Merlin s'était figé. Il avait les épaules raides, et ses yeux ne cessaient de bouger, comme s'il ne savait pas où regarder pour ne pas être mal à l'aise. Arthur, lui, essayait de faire bonne figure, de ne pas ciller, mais il serra les poings pour ne pas que Merlin remarquent ses mains tremblantes. Il sentait une sueur froide lui couler dans la nuque. Pourtant, il avait combattu durant des guerres terribles, qu'elles soient magiques ou non. Apparemment, cela était beaucoup moins effrayant que de réaliser la décision qu'il avait prise durant la nuit.

Pour se rendre compte de cela, il ne lui avait fallu qu'une petite journée.

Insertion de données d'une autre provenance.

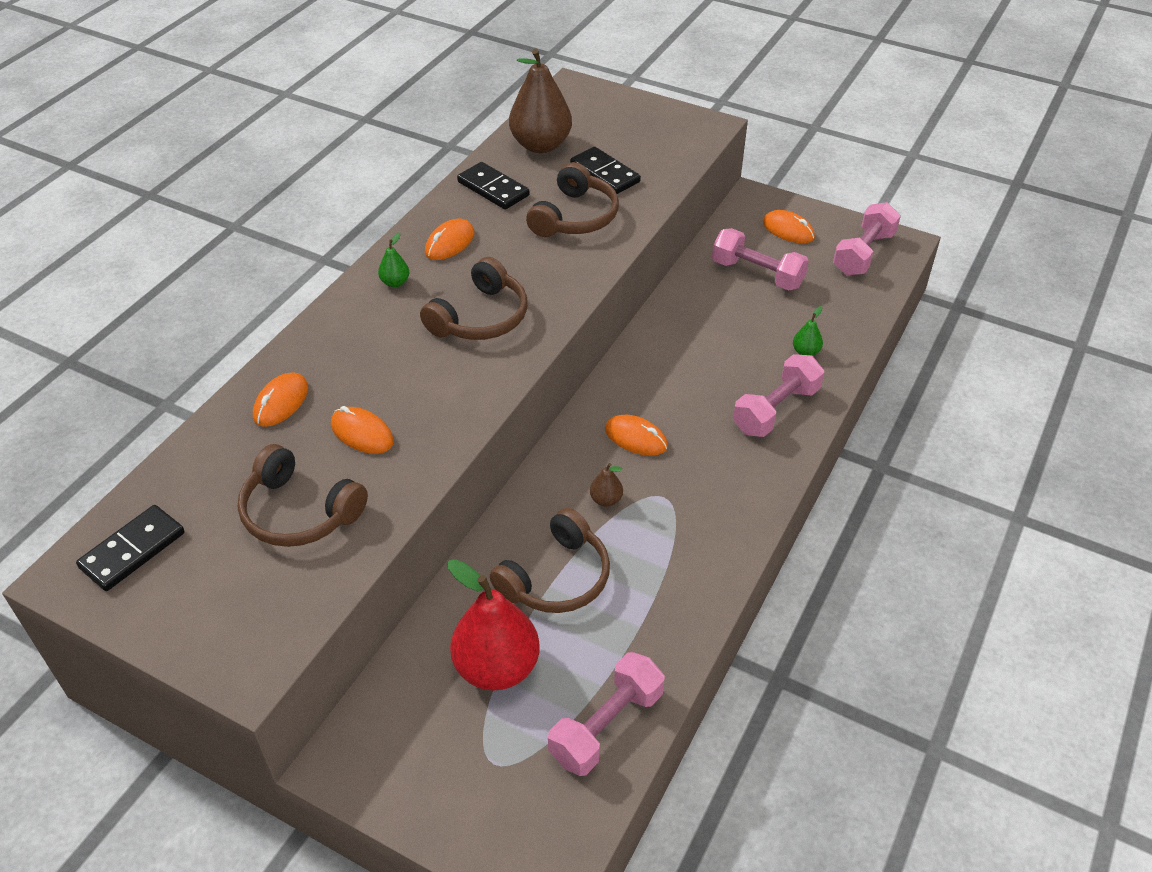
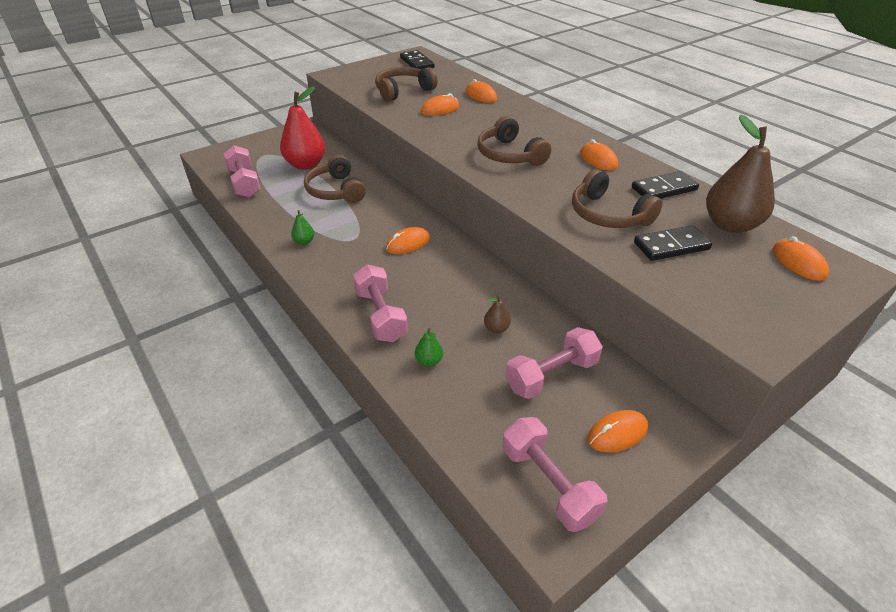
camera: 115 degrees right, 5 degrees down
(395, 282) = (564, 136): green pear -> green pear (304, 242)
(580, 110) = (798, 263): none -> orange mouse
(606, 500) = (370, 219): brown pear -> brown pear (496, 328)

Il avait fallu que Merlin le touche, en dehors du cadre de son travail, pour qu'il soit envahi de frissons, et pour qu'il ressasse ce moment durant tout le jour. Auparavant, il ne s'était jamais posé de questions sur ses sentiments pour Merlin. Il savait qu'il ressentait une forte affection pour lui, une forte amitié, une forte loyauté au point de pouvoir donner sa vie pour lui, même s'il s'efforçait de montrer le contraire. Mais Arthur se reposait sur les faits.

_Eh bien, c'est très gentil à vous, Sire, déclara Merlin. Je vais ouvrir les rideaux…

Il se dirigea vers la fenêtre mais Arthur l'en empêcha en agrippant son poignet. De ce fait, Merlin se retourna vers lui.

Arthur savait pertinemment que ce qu'il voulait faire n'avait aucune valeur morale, mais il s'en fichait.

_Non, on pourrait nous voir, lança Arthur.

_Que voulez-vous di…

Merlin n'eut pas le temps de finir sa phrase.

En un instant, Arthur avait posé ses mains sur ses joues, et sa bouche sur la sienne. Il lui donna un innocent baiser, qui se voulait tendre.

Sous le choc, Merlin ne réagit pas. Mais quand il réalisa ce qui était en train d'arriver, il prit part au baiser.

Quand Merlin attacha ses bras autour du cou d'Arthur, celui-ci pressa ses mains dans son dos pour réduire l'espace qui subsistait entre eux deux.

Lorsqu'ils ne purent plus respirer, ils mirent fin au baiser. Merlin commença à jouer avec les cheveux dorés d'Arthur.

_Si vous voulez une réponse… Oui, Arthur, vous êtes charmant.